In this paper, researchers Kai Chen, Zhipeng Wei, Jingjing Chen, Zuxuan Wu, and Yu-Gang Jiang propose a new hostless Trojan attack with triggers. They are captured in semantic space, but not necessarily in pixel space. Typically Trojan attacks use raw input images as hosts to transmit small meaningless trigger patterns. However, this attack treats triggers as full-size images belonging to a semantically significant class of objects. In the presented attack, the backdoor classifier is encouraged to memorize the abstract semantics of trigger images, so that it can later be triggered by semantically similar but different-looking images. Thus, the attack becomes more practical for use in the real world. Experiments have shown that the attack requires a small number of Trojan patterns to learn to generalize to new patterns of the same class of Trojans and can bypass the most modern defense methods.

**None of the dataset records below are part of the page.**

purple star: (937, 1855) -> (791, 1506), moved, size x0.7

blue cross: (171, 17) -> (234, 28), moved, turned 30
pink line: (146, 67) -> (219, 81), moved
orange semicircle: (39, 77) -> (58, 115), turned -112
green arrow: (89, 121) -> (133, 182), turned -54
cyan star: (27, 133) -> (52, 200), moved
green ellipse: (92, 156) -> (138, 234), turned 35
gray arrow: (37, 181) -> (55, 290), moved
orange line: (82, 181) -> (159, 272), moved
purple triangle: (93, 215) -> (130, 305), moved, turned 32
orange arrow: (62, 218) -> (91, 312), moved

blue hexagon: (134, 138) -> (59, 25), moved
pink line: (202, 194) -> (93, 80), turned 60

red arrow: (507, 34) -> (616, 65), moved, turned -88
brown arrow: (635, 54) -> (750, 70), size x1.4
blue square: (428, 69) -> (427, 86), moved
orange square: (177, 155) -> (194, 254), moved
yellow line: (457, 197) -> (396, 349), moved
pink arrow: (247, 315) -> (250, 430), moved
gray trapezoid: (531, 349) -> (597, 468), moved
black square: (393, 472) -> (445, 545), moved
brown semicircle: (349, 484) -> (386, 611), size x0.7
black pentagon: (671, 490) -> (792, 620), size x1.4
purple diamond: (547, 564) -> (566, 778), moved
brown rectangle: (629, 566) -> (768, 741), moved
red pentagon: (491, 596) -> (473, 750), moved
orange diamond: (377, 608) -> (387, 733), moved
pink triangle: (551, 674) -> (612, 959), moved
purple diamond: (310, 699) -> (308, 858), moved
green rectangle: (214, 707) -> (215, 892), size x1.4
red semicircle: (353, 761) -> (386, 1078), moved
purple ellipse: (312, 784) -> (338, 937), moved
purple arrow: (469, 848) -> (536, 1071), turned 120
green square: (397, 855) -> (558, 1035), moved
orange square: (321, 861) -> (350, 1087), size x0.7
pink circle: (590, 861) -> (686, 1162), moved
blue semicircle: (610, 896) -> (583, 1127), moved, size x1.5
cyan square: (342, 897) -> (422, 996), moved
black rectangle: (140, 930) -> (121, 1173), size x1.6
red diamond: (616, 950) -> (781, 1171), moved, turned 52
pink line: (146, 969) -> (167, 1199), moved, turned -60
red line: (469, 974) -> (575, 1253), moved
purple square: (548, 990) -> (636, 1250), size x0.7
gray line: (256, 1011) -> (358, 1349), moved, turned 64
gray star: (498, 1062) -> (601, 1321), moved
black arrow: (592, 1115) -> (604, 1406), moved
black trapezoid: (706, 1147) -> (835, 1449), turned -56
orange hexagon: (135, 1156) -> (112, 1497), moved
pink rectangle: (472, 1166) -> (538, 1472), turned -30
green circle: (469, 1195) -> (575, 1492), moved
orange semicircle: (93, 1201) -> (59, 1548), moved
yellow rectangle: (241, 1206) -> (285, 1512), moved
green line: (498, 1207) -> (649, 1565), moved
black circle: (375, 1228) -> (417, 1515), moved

Adversarial patch attacks that create pixels in a specific area of input images are effective in physical environments, even with noise or warping. Existing certified protections against such patches work well with small images such as the MNIST and CIFAR-10 datasets, but their certified accuracy is very low on higher resolution images. There is a need to develop a reliable and effective defense against such a practical and malicious attack on industrial-grade large images.
In this paper, Husheng Han, Kaidi Xu, Xing Hu, Xiaobing Chen, Ling Liang, Zidong Du, Qi Guo, Yanzhi Wang, and Yunji Chen present a certified security methodology that provides high demonstrable reliability for high-resolution images and greatly enhances the ability to implement certified security. A hostile patch intends to use localized surface critical neurons (SINs) to manipulate prediction results, so SIN-based DNN compression techniques are used to significantly improve certified accuracy by reducing the overhead of confrontation search and filtering out predicted noise.